In case you need to control the order in which your components are installed, you can pass a priority integer to KtorController and KtorModule constructors.

class MyController(scope: InjectionScope) : KtorController(10) {
...
}

class MyModule(scope: InjectionScope) : KtorModule(200) {
...
}

By default:

  • Applications' setup() have a priority of Int.MAX_VALUE and are always installed first.
  • Modules have a priority of 500.
  • Controllers have a priority of 300.

Modules and controllers are installed in the decreasing order of their priority, from largest to smallest.

Controllers and modules that have the same priority are installed in an arbitrary order. Make sure you use priorities if you need a specific order, even if the default order happens to just work for you.

Multiple Ktor apps

Tegral Web Controller supports hosting multiple independent Ktor applications under the same environment.

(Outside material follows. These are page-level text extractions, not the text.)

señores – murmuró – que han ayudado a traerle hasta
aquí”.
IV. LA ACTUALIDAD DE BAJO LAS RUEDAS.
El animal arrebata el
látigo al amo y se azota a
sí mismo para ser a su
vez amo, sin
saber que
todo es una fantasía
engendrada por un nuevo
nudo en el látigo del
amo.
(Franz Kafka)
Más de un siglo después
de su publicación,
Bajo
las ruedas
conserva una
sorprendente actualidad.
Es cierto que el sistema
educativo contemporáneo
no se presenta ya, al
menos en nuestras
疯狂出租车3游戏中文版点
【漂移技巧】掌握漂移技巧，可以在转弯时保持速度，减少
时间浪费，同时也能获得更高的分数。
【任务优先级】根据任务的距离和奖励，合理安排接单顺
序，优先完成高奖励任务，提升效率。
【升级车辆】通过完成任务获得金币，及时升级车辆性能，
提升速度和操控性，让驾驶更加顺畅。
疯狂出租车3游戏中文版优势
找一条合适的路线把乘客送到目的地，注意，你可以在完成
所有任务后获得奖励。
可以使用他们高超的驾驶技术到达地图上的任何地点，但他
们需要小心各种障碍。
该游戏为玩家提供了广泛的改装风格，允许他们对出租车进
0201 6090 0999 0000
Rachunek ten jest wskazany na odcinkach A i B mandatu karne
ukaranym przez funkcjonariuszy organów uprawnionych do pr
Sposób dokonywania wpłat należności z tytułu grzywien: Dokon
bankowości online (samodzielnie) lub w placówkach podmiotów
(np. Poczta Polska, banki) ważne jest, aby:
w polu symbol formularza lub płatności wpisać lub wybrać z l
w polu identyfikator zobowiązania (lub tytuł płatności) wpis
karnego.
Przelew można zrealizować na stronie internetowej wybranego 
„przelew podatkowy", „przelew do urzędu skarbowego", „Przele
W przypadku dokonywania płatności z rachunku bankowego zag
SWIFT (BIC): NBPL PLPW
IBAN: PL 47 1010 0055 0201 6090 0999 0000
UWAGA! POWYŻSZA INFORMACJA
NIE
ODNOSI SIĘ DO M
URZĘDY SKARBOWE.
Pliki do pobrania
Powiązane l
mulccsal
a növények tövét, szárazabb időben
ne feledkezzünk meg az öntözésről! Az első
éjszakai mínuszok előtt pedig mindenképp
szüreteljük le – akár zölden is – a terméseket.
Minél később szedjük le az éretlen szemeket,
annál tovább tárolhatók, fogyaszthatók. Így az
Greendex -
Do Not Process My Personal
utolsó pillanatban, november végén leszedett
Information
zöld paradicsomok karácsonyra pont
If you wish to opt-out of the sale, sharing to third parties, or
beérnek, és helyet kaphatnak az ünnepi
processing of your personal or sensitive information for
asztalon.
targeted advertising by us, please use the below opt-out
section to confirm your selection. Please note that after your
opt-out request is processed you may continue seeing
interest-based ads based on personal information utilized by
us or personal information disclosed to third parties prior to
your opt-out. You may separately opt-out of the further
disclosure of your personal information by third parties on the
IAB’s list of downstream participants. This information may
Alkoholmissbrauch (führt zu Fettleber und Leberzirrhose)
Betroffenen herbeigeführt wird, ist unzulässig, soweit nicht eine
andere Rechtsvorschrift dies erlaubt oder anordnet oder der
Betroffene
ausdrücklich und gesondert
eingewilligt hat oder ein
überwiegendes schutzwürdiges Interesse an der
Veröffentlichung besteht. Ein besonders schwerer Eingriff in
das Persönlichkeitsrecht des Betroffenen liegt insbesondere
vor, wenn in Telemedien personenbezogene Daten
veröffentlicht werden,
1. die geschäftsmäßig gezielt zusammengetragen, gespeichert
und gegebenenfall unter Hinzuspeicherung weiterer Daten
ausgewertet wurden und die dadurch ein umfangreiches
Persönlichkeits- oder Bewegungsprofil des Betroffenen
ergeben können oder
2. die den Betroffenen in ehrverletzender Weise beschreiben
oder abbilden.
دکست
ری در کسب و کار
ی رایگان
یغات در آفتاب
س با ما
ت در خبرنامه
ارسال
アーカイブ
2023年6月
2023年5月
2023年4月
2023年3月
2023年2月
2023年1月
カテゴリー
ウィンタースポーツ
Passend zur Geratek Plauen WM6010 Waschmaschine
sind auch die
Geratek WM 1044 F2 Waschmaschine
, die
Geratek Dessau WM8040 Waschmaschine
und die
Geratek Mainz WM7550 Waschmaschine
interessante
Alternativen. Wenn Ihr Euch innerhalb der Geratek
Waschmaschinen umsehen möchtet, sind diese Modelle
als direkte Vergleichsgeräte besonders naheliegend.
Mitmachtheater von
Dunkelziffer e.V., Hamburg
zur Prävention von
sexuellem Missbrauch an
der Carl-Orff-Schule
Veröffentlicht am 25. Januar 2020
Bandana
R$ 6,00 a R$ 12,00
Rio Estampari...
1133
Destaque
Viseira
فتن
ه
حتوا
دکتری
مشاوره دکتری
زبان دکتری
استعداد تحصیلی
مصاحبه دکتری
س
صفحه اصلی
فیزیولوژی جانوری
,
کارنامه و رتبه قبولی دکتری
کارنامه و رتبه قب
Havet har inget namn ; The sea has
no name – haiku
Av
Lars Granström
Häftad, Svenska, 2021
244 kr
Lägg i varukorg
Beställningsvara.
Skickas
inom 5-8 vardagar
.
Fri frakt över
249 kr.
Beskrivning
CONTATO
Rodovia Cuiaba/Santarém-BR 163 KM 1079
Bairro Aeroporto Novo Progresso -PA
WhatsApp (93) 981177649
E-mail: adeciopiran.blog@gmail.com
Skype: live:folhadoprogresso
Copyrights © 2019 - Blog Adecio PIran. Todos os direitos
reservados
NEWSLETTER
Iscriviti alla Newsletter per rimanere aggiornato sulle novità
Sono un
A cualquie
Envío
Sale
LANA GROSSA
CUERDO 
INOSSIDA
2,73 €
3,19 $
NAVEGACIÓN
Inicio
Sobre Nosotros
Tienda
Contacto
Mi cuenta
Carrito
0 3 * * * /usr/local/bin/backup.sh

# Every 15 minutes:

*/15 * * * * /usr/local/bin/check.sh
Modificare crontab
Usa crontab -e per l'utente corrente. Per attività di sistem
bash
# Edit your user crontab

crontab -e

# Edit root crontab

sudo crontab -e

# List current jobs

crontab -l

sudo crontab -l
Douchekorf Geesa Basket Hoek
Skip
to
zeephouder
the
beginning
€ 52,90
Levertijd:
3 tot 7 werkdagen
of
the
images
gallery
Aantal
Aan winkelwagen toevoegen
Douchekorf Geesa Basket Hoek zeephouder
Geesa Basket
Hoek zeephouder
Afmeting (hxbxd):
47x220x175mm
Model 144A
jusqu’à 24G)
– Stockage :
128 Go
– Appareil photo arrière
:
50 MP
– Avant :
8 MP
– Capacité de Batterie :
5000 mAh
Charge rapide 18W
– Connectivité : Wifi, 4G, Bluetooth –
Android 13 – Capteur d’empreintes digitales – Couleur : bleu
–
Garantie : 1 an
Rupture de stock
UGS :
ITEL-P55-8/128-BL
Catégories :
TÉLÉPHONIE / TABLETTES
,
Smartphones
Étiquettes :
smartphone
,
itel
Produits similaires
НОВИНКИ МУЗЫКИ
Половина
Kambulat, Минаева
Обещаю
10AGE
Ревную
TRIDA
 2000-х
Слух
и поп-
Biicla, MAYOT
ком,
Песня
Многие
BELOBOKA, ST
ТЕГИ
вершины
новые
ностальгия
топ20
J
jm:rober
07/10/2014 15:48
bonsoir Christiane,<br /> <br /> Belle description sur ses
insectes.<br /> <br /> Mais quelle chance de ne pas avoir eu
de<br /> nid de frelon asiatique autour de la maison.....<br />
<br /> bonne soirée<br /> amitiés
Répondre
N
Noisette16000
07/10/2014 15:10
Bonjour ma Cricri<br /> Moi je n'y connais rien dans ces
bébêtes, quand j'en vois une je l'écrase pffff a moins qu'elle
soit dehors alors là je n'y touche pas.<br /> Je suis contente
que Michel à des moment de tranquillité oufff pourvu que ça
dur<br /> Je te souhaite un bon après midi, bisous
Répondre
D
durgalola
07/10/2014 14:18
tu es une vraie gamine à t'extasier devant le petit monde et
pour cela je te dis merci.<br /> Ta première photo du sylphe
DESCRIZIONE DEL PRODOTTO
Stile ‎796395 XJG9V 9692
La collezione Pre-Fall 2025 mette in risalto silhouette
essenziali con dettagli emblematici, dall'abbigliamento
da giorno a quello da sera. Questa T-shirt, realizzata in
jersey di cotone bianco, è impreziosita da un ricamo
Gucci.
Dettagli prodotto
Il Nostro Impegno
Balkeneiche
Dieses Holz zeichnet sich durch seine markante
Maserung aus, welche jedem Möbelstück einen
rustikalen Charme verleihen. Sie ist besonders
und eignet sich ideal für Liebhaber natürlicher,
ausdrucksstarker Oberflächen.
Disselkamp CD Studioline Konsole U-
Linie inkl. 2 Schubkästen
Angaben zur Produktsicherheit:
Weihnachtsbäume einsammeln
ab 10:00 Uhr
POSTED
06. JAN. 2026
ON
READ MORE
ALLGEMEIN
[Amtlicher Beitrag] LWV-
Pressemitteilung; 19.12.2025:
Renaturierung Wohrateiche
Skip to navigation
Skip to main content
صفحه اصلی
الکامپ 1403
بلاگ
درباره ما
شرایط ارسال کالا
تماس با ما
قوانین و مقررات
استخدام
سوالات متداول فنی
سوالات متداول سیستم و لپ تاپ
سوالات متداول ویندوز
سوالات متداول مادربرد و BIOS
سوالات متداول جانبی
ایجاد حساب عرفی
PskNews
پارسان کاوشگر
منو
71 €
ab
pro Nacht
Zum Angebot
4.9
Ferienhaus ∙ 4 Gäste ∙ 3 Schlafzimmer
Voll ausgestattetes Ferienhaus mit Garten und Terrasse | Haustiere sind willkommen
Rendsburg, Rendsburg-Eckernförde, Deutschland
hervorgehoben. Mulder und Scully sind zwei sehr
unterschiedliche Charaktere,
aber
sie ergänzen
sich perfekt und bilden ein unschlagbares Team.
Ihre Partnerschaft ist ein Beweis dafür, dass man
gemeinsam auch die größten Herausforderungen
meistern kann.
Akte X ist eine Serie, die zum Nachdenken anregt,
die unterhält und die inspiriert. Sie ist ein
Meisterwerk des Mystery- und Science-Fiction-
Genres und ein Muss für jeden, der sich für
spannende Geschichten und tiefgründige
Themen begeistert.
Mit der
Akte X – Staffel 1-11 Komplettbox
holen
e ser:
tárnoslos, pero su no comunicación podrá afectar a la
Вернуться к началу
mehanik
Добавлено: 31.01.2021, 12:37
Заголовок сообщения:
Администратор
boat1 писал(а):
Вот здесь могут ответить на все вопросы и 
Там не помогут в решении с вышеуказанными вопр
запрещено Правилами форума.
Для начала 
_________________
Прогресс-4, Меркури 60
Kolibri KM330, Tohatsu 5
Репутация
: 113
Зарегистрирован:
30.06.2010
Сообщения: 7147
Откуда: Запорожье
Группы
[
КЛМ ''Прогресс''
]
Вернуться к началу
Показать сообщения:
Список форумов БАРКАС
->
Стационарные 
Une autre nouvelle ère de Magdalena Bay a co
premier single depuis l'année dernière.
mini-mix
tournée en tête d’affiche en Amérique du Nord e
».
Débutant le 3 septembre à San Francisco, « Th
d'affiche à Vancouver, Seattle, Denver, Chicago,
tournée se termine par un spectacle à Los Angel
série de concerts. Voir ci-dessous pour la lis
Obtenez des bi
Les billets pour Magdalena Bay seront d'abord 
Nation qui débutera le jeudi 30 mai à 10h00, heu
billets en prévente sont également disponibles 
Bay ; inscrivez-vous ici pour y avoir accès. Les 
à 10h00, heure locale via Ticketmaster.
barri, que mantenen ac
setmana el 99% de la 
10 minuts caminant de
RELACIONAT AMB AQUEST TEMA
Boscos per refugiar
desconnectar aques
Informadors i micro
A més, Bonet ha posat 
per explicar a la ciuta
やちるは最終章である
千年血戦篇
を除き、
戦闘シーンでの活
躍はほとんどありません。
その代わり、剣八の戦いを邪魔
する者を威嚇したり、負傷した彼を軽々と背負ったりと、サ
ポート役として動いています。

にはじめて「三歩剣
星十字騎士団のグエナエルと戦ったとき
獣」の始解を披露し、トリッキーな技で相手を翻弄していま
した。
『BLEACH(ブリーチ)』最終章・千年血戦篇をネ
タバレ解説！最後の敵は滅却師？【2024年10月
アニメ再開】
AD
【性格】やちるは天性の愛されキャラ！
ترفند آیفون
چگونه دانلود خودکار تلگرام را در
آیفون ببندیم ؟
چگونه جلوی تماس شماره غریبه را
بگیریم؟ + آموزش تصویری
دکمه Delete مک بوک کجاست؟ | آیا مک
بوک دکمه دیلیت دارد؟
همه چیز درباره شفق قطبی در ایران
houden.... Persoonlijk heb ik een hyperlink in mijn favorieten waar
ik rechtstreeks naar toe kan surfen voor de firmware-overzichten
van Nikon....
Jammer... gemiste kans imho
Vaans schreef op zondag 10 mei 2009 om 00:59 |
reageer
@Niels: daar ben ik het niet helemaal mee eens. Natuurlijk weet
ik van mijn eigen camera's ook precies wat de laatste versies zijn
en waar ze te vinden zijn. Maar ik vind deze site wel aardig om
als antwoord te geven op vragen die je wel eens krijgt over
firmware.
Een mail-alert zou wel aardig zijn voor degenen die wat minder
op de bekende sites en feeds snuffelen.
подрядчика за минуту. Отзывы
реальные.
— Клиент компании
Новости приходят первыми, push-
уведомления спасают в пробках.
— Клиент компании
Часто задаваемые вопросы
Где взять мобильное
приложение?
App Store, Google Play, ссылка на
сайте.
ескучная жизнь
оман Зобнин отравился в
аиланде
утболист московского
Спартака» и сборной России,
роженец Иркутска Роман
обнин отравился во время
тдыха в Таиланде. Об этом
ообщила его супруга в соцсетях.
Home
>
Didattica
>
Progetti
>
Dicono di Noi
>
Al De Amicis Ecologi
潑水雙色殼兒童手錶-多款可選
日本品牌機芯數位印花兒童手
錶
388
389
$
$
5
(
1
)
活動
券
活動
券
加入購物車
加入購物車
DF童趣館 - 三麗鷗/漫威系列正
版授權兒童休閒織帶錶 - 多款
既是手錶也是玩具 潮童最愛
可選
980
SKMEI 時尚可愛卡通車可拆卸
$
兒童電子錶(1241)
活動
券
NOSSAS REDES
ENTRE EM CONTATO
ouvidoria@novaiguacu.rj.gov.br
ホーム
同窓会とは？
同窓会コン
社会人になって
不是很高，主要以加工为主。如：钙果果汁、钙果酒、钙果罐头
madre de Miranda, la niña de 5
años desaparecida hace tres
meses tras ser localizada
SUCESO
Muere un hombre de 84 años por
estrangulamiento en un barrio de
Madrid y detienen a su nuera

In order to differentiate between applications (e.g. which controllers are installed where), you can give your applications a name and tell your controllers and modules to install themselves only onto applications of a specific name:

const val AppOneName = "app-one"
const val AppTwoName = "app-two"

class AppOne(scope: InjectionScope) : KtorApplication(scope, AppOneName) {
...
}

class AppTwo(scope: InjectionScope) : KtorApplication(scope, AppTwoName) {
...
}

class ModuleA : KtorModule(restrictToAppName = AppOneName) {
// This module is only installed on AppOne
...
}

class ModuleB : KtorModule(restrictToAppName = AppTwoName) {
// This module is only installed on AppOne
...
}

If you do not specify a name for your application, it gets the name null by default. null is a valid name and has no special meaning (other than that it is the name used by default).